No entanto, no ano seguinte, o governo do Estado decretou que o prédio seria desapropriado, inviabilizando o leilão. Desde então, travou-se uma briga do governo com a diretoria do hospital, até hoje, sem solução. O processo de desapropriação tramita na Vara da Fazenda Pública De Vila Velha.
Denúncia
O Ministério Público Federal (MPF) no Espírito Santo denunciou, nessa semana, dois gestores do antigo Hospital dos Ferroviários pelo desvio de mais de R$ 2 milhões, verba essa proveniente de um convênio com o Sistema Único de Saúde (SUS). O presidente da Associação Civil Cidadania Brasil (ACCB), Marco César de Paiva Aga, e o diretor-presidente da Associação Beneficente dos Ferroviários da Estrada de Ferro Vitória Minas (ABF), Jair Demuner, estão sendo processados pelo crime de crime de peculato, ou seja, desvio de dinheiro público para proveito próprio ou alheio, por 159 vezes, no total.
Segundo a denúncia do MPF/ES, em janeiro de 2012, o Estado celebrou convênio com a ABF, que administrava o Hospital dos Ferroviários. Pelo acordo, o hospital receberia anualmente o valor de mais de R$ 17 milhões de verbas estaduais e federais. Em contrapartida, o hospital deveria, entre outros serviços, disponibilizar leitos, acesso a terapias, exames e consultas, além de procedimentos de média e alta complexidade, segundo metas e indicadores previstos pelo convênio.
Apesar do contrato ter sido celebrado entre a Secretaria de Estado da Saúde (Sesa) e a AFB, o MPF diz que o que ocorreu, na prática, foi a execução do convênio pela ACCB, que, desde 2009, tinha um contrato com a AFB para gerir o hospital. Pelo acordo, Jair Demuner constituiu Marco César como procurador da ABF, dando totais poderes para praticar os atos de gestão da Associação.
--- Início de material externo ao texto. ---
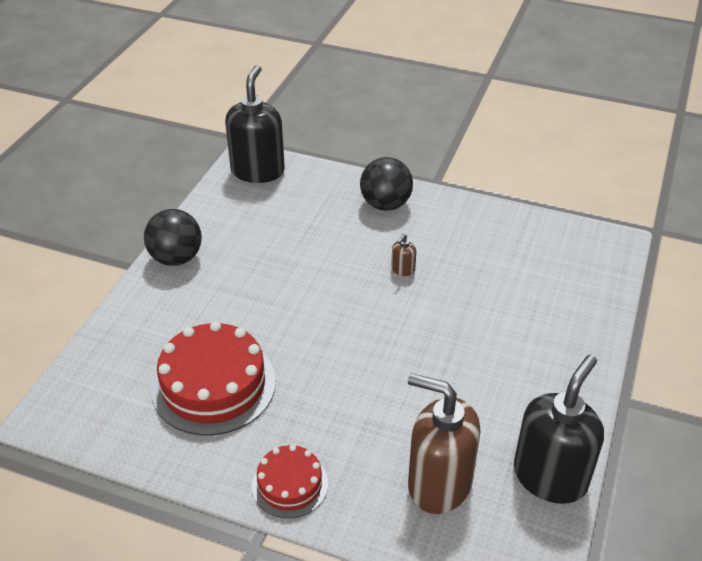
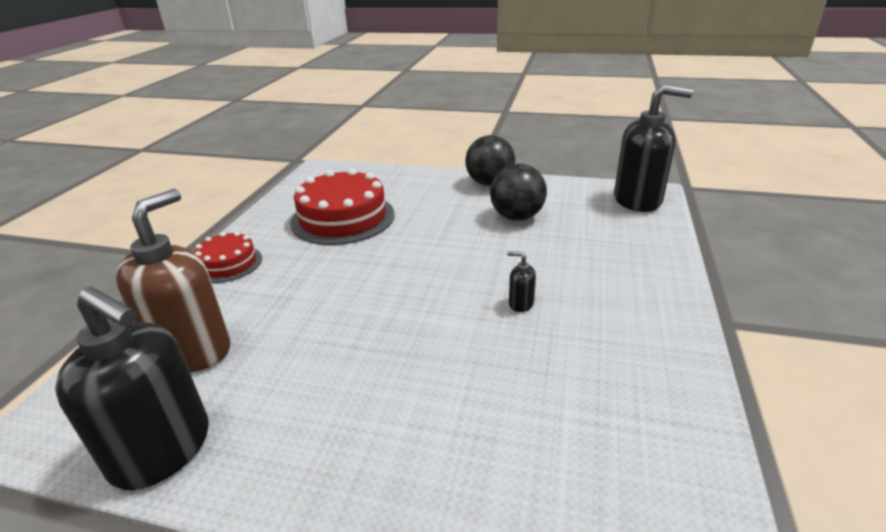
camera: 85 degrees right, 10 degrees down
black ball [360,157,413,211] -> black ball moved to [490,164,547,221]
brown soap dispenser [391,234,416,276] -> black soap dispenser [507,251,536,312]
A ABF deveria manter os recursos recebidos em conta bancária específica, com a permissão de apenas saques para pagamentos de despesas previstas no Plano Operativo Anual (POA), sendo vedada, expressamente, a aplicação das verbas em finalidades diversas das estabelecidas, mesmo que em caráter de urgência.
Mas toda a verba repassada mensalmente pela Sesa era transferida para a conta da ACCB, sendo os recursos utilizados para pagamentos não abrangidos pelo acordo, como serviços advocatícios e de acordos judiciais de questões trabalhistas; dívidas com o INSS; aluguel de imobiliária; contabilidade; informática; segurança patrimonial; reformas; assessoria de imprensa; doações; serviços de lava-jato; produções de gráficas; ressarcimento de viagens aéreas feitas pela diretoria do Hospital; e até pagamento de sorveteria.